Checkpoints will be saved at a regular interval of 200 epochs. For reproducing the paper results, we utilize the checkpoints at 1200 epochs.
Notes:
-
with default settings i.e.
batch_size 32
and gpus0,1,2,3,4,5,6,7
onA100
GPU, the expected time it takes to pretrain is around 2 days. Please set these accoringly based on your machine's capacity. -
The dataset_name is set to default as
dataset_name="nerfmae"
. This is for convenince for the dataloader as it describes the format. Our pretraining data comprises of scenes from Front3D, Habitat Matterport3D and Hypersim.
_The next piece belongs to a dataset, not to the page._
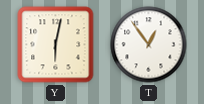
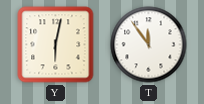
T: 12:54 -> 11:54
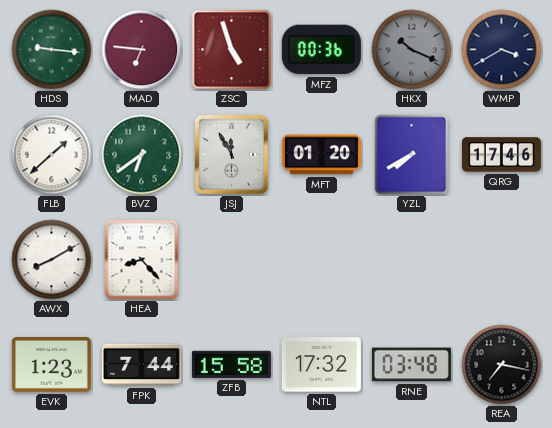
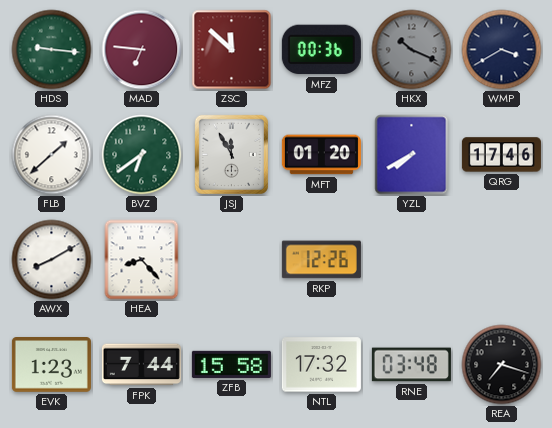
ZSC: 4:57 -> 11:52
RKP: none -> 12:26
REA: 7:17 -> 7:18
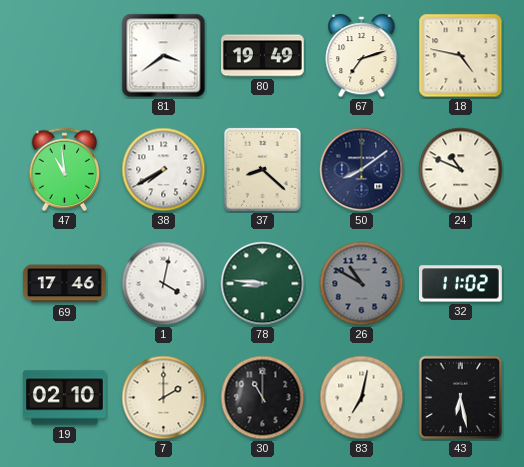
Our finetuning code is largely based on NeRF-RPN. Infact, we use the same dataset as NeRF-RPN (unseen during pretraining), for finetuning. This makes sure our comparison with NeRF-RPN is based on the same architecture, the only difference is the network weights are started from scratch for NeRF-RPN, whereas in our case, we start with our pretrained network weights. Please see our paper for more details.
Note: We do not see ScanNet dataset during our pretraining. ScanNet 3D OBB prediction finetuning is a challenging case of cross-dataset transfer.
Navigate to nerf-rpn folder and run finetuning script.
To run 3D Swin Transformer + FPN model finetuning with our pretrained weights:
cd nerf-rpn
bash train_fcos_pretrained.sh
To train the 3D Swin Transformer + FPN model model with weights started from scratch:
cd nerf-rpn
bash train_fcos.sh
Note: only 3D Swin Transformer weights are started from our pretraining. FPN weights for both cases are started from scratch. For evaluating our pretrained weights or finetuning from scratch, use bash test_fcos_pretrained.sh
or bash test_fcos.sh
Checkout train_fcos_pretraining.sh and test_fcos_pretrained.sh file for a complete list of all hyperparameters such as mae_checkpoint
, num_epochs
, lr
, masking_prob
etc. Code for finetuning and eval for our downstream tasks are based on NeRF-RPN's implementation.
This code is built upon the implementation from NeRF-RPN. We appreciate the authors for releasing their open-source implementation.
This repository and dataset is released under the CC BY-NC 4.0 license.